## AIM OF THE EXERCISE
Retype the part of the entries that opens with the line containing "New Maxwell's Laws to integrate Axion" and closes with the line containing "In the 1967", including both of those lines, with every character unchanged.

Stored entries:
—————

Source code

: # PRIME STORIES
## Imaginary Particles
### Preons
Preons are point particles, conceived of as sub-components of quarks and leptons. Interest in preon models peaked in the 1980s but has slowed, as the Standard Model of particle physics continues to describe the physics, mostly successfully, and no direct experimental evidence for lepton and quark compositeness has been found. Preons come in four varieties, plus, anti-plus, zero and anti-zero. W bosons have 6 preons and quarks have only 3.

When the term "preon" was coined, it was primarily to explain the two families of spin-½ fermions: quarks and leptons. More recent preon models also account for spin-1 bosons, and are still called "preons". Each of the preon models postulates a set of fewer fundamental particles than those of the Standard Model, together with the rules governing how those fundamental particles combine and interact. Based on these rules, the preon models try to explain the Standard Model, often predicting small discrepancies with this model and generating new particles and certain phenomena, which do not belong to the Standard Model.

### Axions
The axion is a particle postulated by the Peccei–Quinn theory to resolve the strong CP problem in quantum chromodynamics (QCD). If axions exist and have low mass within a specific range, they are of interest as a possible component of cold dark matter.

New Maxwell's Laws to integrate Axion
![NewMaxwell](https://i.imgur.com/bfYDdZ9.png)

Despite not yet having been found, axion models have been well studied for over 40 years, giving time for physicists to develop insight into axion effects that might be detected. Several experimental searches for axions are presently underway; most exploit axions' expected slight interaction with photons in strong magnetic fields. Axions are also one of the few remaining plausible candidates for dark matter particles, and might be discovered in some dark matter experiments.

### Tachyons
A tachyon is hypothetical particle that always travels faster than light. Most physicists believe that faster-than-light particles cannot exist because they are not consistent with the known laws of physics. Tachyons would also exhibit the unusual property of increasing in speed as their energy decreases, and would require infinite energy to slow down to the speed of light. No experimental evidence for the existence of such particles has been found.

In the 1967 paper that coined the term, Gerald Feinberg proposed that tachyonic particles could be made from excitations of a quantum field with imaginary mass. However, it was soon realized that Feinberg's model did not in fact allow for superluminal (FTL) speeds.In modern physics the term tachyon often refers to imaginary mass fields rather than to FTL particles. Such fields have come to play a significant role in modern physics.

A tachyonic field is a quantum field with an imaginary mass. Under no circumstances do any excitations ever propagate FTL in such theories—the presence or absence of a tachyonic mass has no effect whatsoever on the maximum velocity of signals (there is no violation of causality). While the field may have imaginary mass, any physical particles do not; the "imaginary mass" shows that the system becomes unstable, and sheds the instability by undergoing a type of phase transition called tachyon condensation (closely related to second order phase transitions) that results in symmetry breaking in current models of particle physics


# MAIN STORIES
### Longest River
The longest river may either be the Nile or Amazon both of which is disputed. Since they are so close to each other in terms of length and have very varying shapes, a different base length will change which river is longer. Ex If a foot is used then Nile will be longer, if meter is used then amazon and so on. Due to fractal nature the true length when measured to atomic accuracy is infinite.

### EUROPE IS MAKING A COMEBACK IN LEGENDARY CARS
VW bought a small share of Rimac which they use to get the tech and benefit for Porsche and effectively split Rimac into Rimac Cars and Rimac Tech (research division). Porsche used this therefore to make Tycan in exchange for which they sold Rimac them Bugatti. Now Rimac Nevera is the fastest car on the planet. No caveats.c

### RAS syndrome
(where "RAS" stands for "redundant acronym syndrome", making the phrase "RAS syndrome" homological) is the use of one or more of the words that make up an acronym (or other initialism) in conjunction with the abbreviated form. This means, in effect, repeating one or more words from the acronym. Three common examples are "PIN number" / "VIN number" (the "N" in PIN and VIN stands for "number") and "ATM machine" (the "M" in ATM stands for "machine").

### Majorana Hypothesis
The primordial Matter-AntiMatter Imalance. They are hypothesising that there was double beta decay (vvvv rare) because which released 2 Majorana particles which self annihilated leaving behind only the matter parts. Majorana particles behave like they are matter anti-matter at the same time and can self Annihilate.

—————

## ANSWER FOR THE TASK
New Maxwell's Laws to integrate Axion
![NewMaxwell](https://i.imgur.com/bfYDdZ9.png)

Despite not yet having been found, axion models have been well studied for over 40 years, giving time for physicists to develop insight into axion effects that might be detected. Several experimental searches for axions are presently underway; most exploit axions' expected slight interaction with photons in strong magnetic fields. Axions are also one of the few remaining plausible candidates for dark matter particles, and might be discovered in some dark matter experiments.

### Tachyons
A tachyon is hypothetical particle that always travels faster than light. Most physicists believe that faster-than-light particles cannot exist because they are not consistent with the known laws of physics. Tachyons would also exhibit the unusual property of increasing in speed as their energy decreases, and would require infinite energy to slow down to the speed of light. No experimental evidence for the existence of such particles has been found.

In the 1967 paper that coined the term, Gerald Feinberg proposed that tachyonic particles could be made from excitations of a quantum field with imaginary mass. However, it was soon realized that Feinberg's model did not in fact allow for superluminal (FTL) speeds.In modern physics the term tachyon often refers to imaginary mass fields rather than to FTL particles. Such fields have come to play a significant role in modern physics.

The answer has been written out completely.